Why New York Nightlife Establishments Need To Stay Open Until 4:00 a.m.

by AMANDA MELILLO · April 22, 2008

    marqueeDo you remember when David Bouley had to launch war an aggressive PR campaign among Tribeca community members in order to get his restaurant's liquor license approved? And have you been reading about the number of restaurants that are getting their liquor licenses revoked? Or how many new nightlife establishments have a long uphill battle in order to get a liquor license in the first place? I'm not typically a conspiracy theorist, but it would seem the city is cracking down on alcohol consumption. And it turns out, they are!

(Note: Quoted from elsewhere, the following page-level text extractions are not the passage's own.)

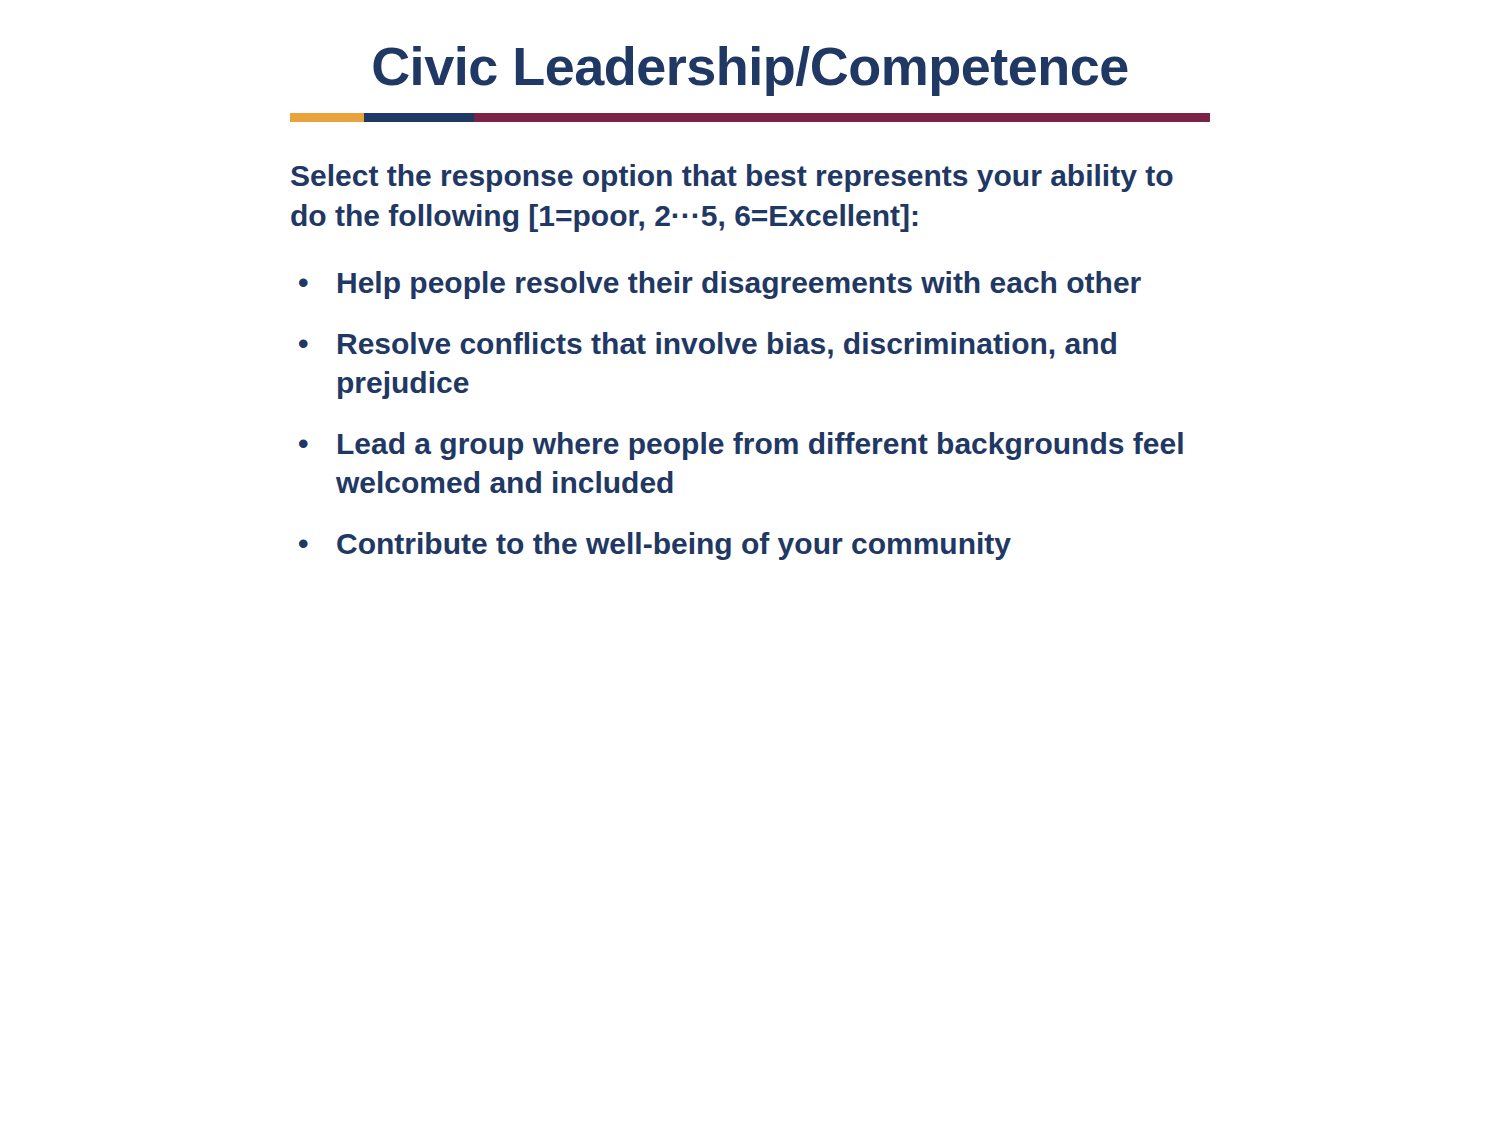Civic Leadership/Competence
Select the response option that best represents your ability to do the following [1=poor, 2···5, 6=Excellent]:
Help people resolve their disagreements with each other
Resolve conflicts that involve bias, discrimination, and prejudice
Lead a group where people from different backgrounds feel welcomed and included
Contribute to the well-being of your community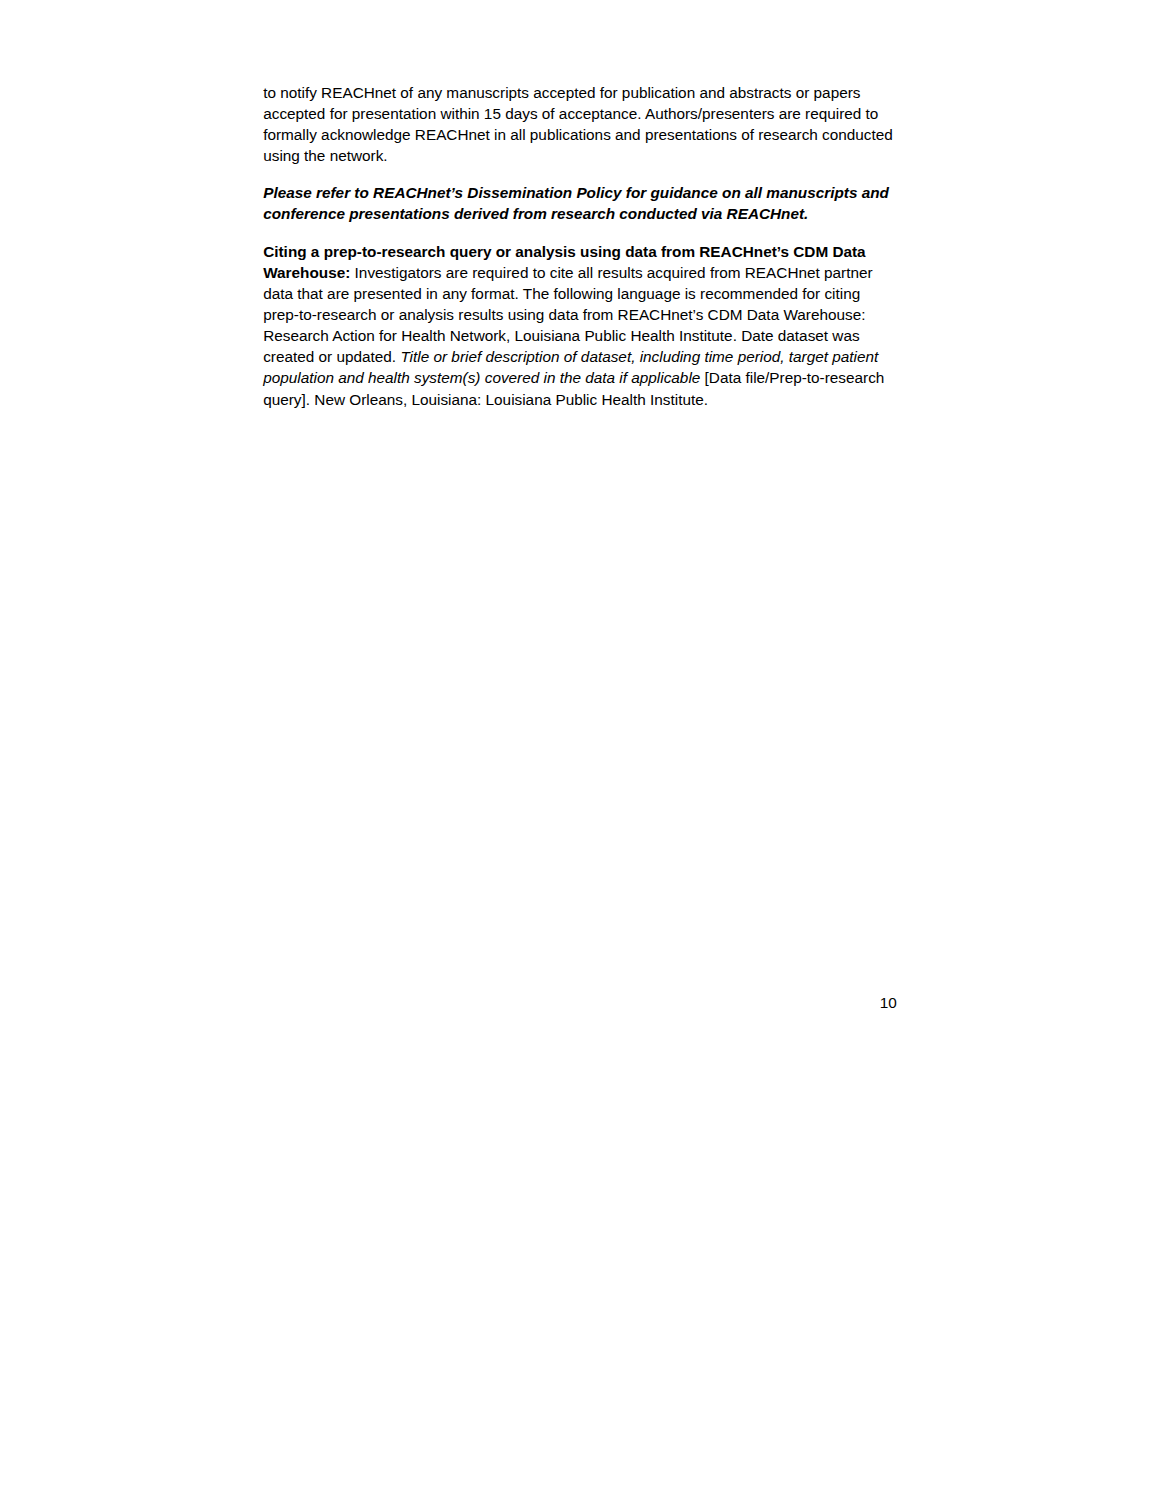to notify REACHnet of any manuscripts accepted for publication and abstracts or papers accepted for presentation within 15 days of acceptance. Authors/presenters are required to formally acknowledge REACHnet in all publications and presentations of research conducted using the network.
Please refer to REACHnet’s Dissemination Policy for guidance on all manuscripts and conference presentations derived from research conducted via REACHnet.
Citing a prep-to-research query or analysis using data from REACHnet’s CDM Data Warehouse: Investigators are required to cite all results acquired from REACHnet partner data that are presented in any format. The following language is recommended for citing prep-to-research or analysis results using data from REACHnet’s CDM Data Warehouse: Research Action for Health Network, Louisiana Public Health Institute. Date dataset was created or updated. Title or brief description of dataset, including time period, target patient population and health system(s) covered in the data if applicable [Data file/Prep-to-research query]. New Orleans, Louisiana: Louisiana Public Health Institute.
10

    The State Liquor Authority, hand in hand with Mayor Bloomberg, are only issuing liquor licenses valid until 2:00 a.m. in their quiet crackdown. When Felissa Dell, co-owner the Meatpacking BBQ restaurant Hog Pit, e-mailed Eater about her restaurants shuttering, she called Bloomberg out on the sneaky behavior and added, "It's very sneaky, but in 5 years the 4 a.m. liquor license will be a thing of the past, without any community input." What? No! Since I cannot imagine New York packing in to go to sleep early, I am beginning the community input here.

    Why New York nightlife establishments need to stay open until 4 a.m., in no particular order:

    This is The City That Never Sleeps. Everyone knows this, the way everyone knows that Paris is 'The City of Lights'. Do we want to undermine a way cooler reputation by being lame? No.

    If we wanted to go get kicked out of a bar at a decent hour instead of living in The City that Never Sleeps, we would have moved to Boston or London.

    New Yorkers work hard. Really hard. They wake up at the crack of dawn, get stress lines while sweating over lines of numbers all day, intake copious amounts of caffeine, and don't sleep enough. And when they want to unwind, they UNWIND. Why would you take that away from them?

    Sure, there's always some drunk girl weaving dangerously outside a club that looks like she's about to vomit in the street, but you can tell by the acrylic heels that she's from Jersey. Your congestion pricing plan might have prevented her from entering the city before it was shot down, but no luck now. However, New Yorkers should not be punished because some people don't know their limits.

    Wall Street is taking huge losses, thousands of jobs are in danger, and we're staring down the shotgun barrel of a recession. So not only does our professional life suck, causing our wallets to seem a little tighter, but you're restricting our leisure time? It feels like we're back in school and getting grounded. Have you done any studies on how nightlife affects the economy?

    If nightlife doesn't really start here until at least 11 p.m., and people have to leave the bar at 2:00 a.m., you're letting them loose on the streets during the high time of the night. This could lead to hanging around shadily in parks with the druggies, drinking more at home and disturbing your neighbors in your quiet apartment building, or all kinds of other imaginable trouble.

    How will we prove to out-of-towners that our life in New York is so much better than theirs?